Posted to users@nifi.apache.org by Jeroen Jacobs <je...@headincloud.be> on 2016/02/01 01:49:10 UTC

Struggling with ExtractText

Hi,


I'm looking at the documentation for the ReplaceText processor, and I'm at a total loss on how I should get started. I have a flowfile with the following content:


/opsbot url logstash


I want to end up with the following attributes:


message.destination: opsbot

message.action: url

message.parameters: logstash


(an action can have multiple parameters. If that's the case, they should all end up in message.parameters).


How do I get started on this? Do I need to create 3 different attributes, each with their own regex? This doesn't seem efficient. Or can I do this in one go? If so, can someone explain me how, and what the correct regex should be?

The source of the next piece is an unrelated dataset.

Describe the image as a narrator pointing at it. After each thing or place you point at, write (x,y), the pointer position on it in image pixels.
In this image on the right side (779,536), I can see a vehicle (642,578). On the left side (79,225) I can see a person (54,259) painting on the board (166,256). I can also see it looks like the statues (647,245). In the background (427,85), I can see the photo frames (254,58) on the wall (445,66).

A few examples on the documentation page could make this a lot more understandable to people who are new to NiFi.



Kind regards,


Jeroen





Re: Struggling with ExtractText

Posted by Matthew Burgess <ma...@gmail.com>.
Jeroen,

You can achieve this with either (as you mentioned) 3 different attributes (each with their own regex), or you can have a single regex and use the grouping/index that ExtractText provides.

For the latter, add a property called “line” (for example) that uses something like the following regex:

/(\S+) (\S+) (\S+)

This splits the line into the three attributes you mention, except the attribute names are based on the group index so:

line.1 = opsbot
line.2 = url
line.3 = logstash 

If you need the attributes named as you mention, you can add an UpdateAttribute processor that loads the values above into the attributes you wish:

message.destination = ${line.1}
message.action = ${line.2}
message.parameters = ${line.3}

The regex and such would change if parameters were “the rest of the line”, but that’s the last (\S+), the approach would remain the same.

Hope this helps!  Cheers,
Matt


From:  Jeroen Jacobs <je...@headincloud.be>
Reply-To:  <us...@nifi.apache.org>
Date:  Sunday, January 31, 2016 at 7:49 PM
To:  "users@nifi.apache.org" <us...@nifi.apache.org>
Subject:  Struggling with ExtractText



Hi,



I'm looking at the documentation for the ReplaceText processor, and I'm at a total loss on how I should get started. I have a flowfile with the following content:



/opsbot url logstash



I want to end up with the following attributes:



message.destination: opsbot

message.action: url

message.parameters: logstash



(an action can have multiple parameters. If that's the case, they should all end up in message.parameters).



How do I get started on this? Do I need to create 3 different attributes, each with their own regex? This doesn't seem efficient. Or can I do this in one go? If so, can someone explain me how, and what the correct regex should be?



A few examples on the documentation page could make this a lot more understandable to people who are new to NiFi.





Kind regards,



Jeroen